Problem: The Semantic Noise

Initial testing with naive RAG (simple embedding search) plateaued at 65% accuracy. The models struggled with:

  1. Lexical exact matches: missing specific regulatory codes.
  2. Context Fragmentation: Poor chunking strategies breaking semantic units.
  3. Large Corpora: Similar chunks competing for top-k slots, pushing the "correct" answer out of context.

Solution: The Advanced Retrieval Loop

I implemented a multi-stage retrieval architecture to maximize both recall and precision.

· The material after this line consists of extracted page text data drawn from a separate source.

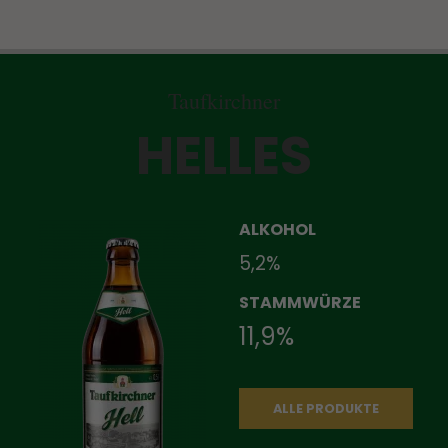
Taufkirchner
HELLES
ALKOHOL
5,2%
STAMMWÜRZE
11,9%
ALLE PRODUKTE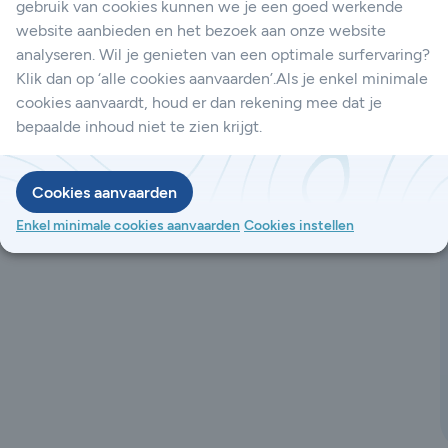
gebruik van cookies kunnen we je een goed werkende
website aanbieden en het bezoek aan onze website
analyseren. Wil je genieten van een optimale surfervaring?
Klik dan op ‘alle cookies aanvaarden’.Als je enkel minimale
cookies aanvaardt, houd er dan rekening mee dat je
bepaalde inhoud niet te zien krijgt.
Cookies aanvaarden
Enkel minimale cookies aanvaarden
Cookies instellen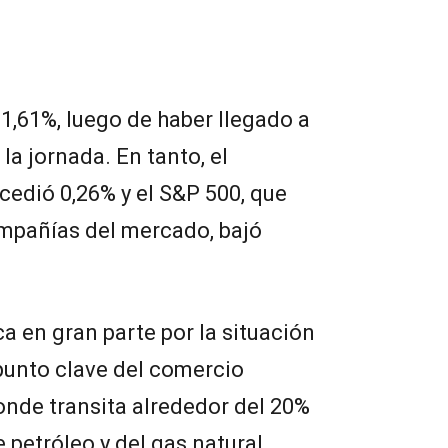
1,61%, luego de haber llegado a
a jornada. En tanto, el
edió 0,26% y el S&P 500, que
ompañías del mercado, bajó
a en gran parte por la situación
punto clave del comercio
onde transita alrededor del 20%
 petróleo y del gas natural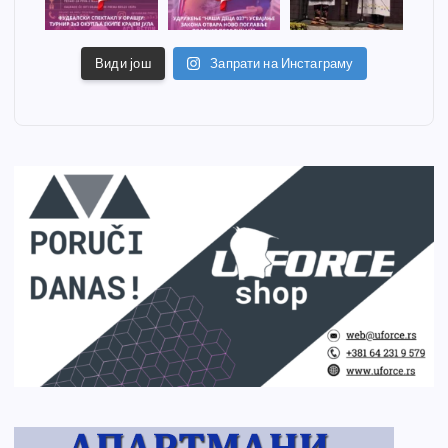
Види још
Запрати на Инстаграму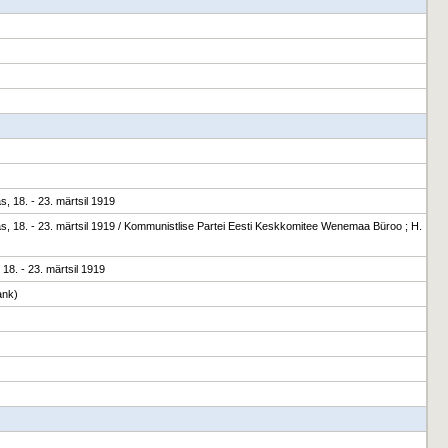
 18. - 23. märtsil 1919
 18. - 23. märtsil 1919 / Kommunistlise Partei Eesti Keskkomitee Wenemaa Büroo ; H.
8. - 23. märtsil 1919
ank)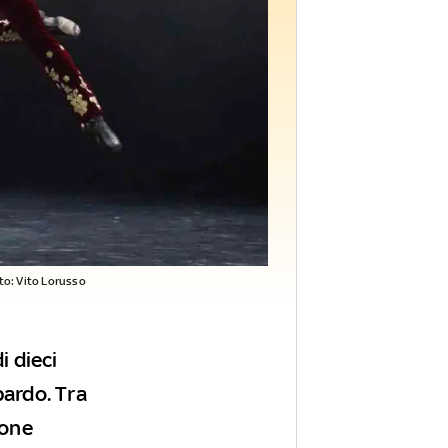
to: Vito Lorusso
i dieci
bardo. Tra
ione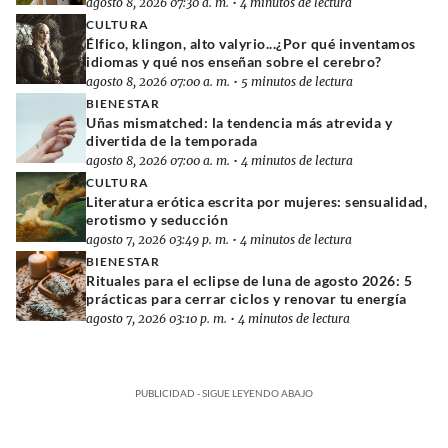
agosto 8, 2026 07:30 a. m.
•
4 minutos de lectura
CULTURA
Élfico, klingon, alto valyrio...¿Por qué inventamos
idiomas y qué nos enseñan sobre el cerebro?
agosto 8, 2026 07:00 a. m.
•
5 minutos de lectura
BIENESTAR
Uñas mismatched: la tendencia más atrevida y
divertida de la temporada
agosto 8, 2026 07:00 a. m.
•
4 minutos de lectura
CULTURA
Literatura erótica escrita por mujeres: sensualidad,
erotismo y seducción
agosto 7, 2026 03:49 p. m.
•
4 minutos de lectura
BIENESTAR
Rituales para el eclipse de luna de agosto 2026: 5
prácticas para cerrar ciclos y renovar tu energía
agosto 7, 2026 03:10 p. m.
•
4 minutos de lectura
PUBLICIDAD - SIGUE LEYENDO ABAJO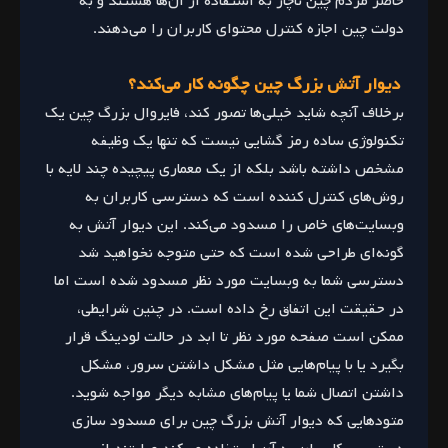
حاضر مردم چین ناچار به استفاده از آن‌ها هستند و به
دولت چین اجازه کنترل محتوای کاربران را می‌دهند.
دیوار آتش بزرگ چین چگونه کار می‌کند؟
برخلاف آنچه شاید خیلی‌ها تصور کند، فایروال بزرگ چین یک
تکنولوژی ساده رمز گشایی نیست که تنها یک وظیفه
مشخص داشته باشد بلکه از یک معماری پیچیده چند لایه با
روش‌های کنترل کننده است که دسترسی کاربران به
وبسایت‌های خاص را مسدود می‌کند. این دیوار آتش به
گونه‌ای طراحی شده است که حتی متوجه نخواهید شد
دسترسی شما به وبسایت مورد نظر مسدود شده است اما
در حقیقت این اتفاق رخ داده است. در چنین شرایطی،
ممکن است صفحه مورد نظر تا ابد در حالت لودینگ قرار
بگیرد یا با پیام‌هایی مثل مشکل داشتن سرور، مشکل
داشتن اتصال شما یا پیام‌های مشابه دیگر مواجه شوید.
متودهایی که دیوار آتش بزرگ چین برای مسدود سازی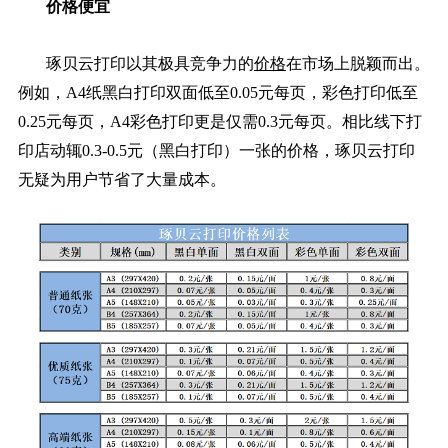
价格便宜
琢贝云打印以其极具竞争力的
价格
在市场上脱颖而出。
例如，A4纸黑白打印双面低至0.05元每页，彩色打印低至
0.25元每页，A4彩色打印更是仅需0.3元每页。相比线下打
印店动辄0.3-0.5元（黑白打印）一张的价格，琢贝云打印
无疑为用户节省了大量成本。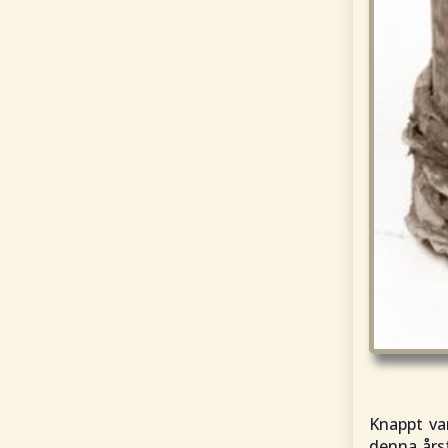
Knappt va
denna årsf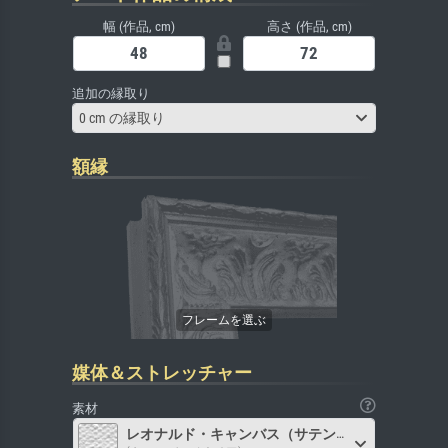
幅 (作品, cm)
高さ (作品, cm)
追加の縁取り
0 cm の縁取り
額縁
媒体＆ストレッチャー
素材
レオナルド・キャンバス（サテン）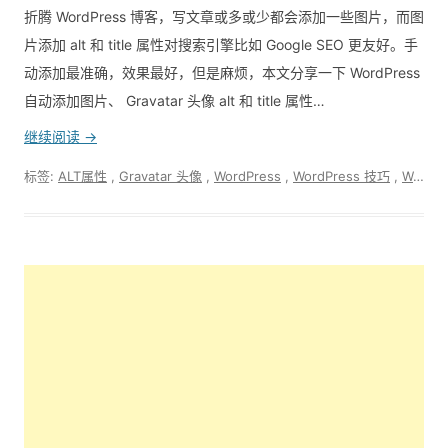
折腾 WordPress 博客，写文章或多或少都会添加一些图片，而图
片添加 alt 和 title 属性对搜索引擎比如 Google SEO 更友好。手
动添加最准确，效果最好，但是麻烦，本文分享一下 WordPress
自动添加图片、 Gravatar 头像 alt 和 title 属性…
继续阅读 →
标签:
ALT属性
,
Gravatar 头像
,
WordPress
,
WordPress 技巧
,
WordPress 自动图片 alt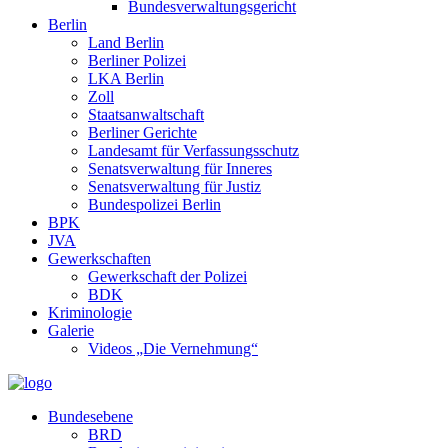
Bundesverwaltungsgericht
Berlin
Land Berlin
Berliner Polizei
LKA Berlin
Zoll
Staatsanwaltschaft
Berliner Gerichte
Landesamt für Verfassungsschutz
Senatsverwaltung für Inneres
Senatsverwaltung für Justiz
Bundespolizei Berlin
BPK
JVA
Gewerkschaften
Gewerkschaft der Polizei
BDK
Kriminologie
Galerie
Videos „Die Vernehmung“
Bundesebene
BRD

Engineering Insight: Why Hybrid?

[!NOTE] Embedding-only retrieval often misses "cold" keywords (specific ID numbers or rare legal terms) that haven't appeared frequently in the training corpus. Adding BM25 ensures high-recall for these exact identifiers.

The "Production" Layer

  • Semantic Chunking: Used LlamaIndex's semantic splitter to ensure chunks are broken based on actual meaning change, not just token counts.
  • Cross-Encoder Re-ranking: Employed BGE-Reranker-v2 to process the top 40 candidates. This adds latency (~150ms) but drastically reduces hallucination by ensuring context purity.
  • Evaluation Framework: Implemented RAGAS (Retrieval-Augmented Generation Evaluation) to track Faithfulness, Answer Relevance, and Context Precision across every iteration.

Architectural Trade-offs

  1. FAISS vs. Managed Vector DB: I chose local FAISS for the prototype to ensure strict data data privacy for sensitive financial docs, later migrating to a managed instance only after establishing an encryption-at-rest protocol.
  2. Chunk Size: We found 512 tokens to be the sweet spot-large enough for context, small enough to fit 5 candidate chunks into a 4k context window with room for a detailed prompt.

Impact: Moving the Needle

The results on our internal evaluation set (1,000+ labeled Q&A pairs) were significant:

  • +25% increase in overall retrieval accuracy.
  • -60% reduction in manual document processing time for the analyst team.
  • Hallucination suppression: By improving chunk relevance, the LLM's "I don't know" rate increased for out-of-document questions, preventing costly false answers.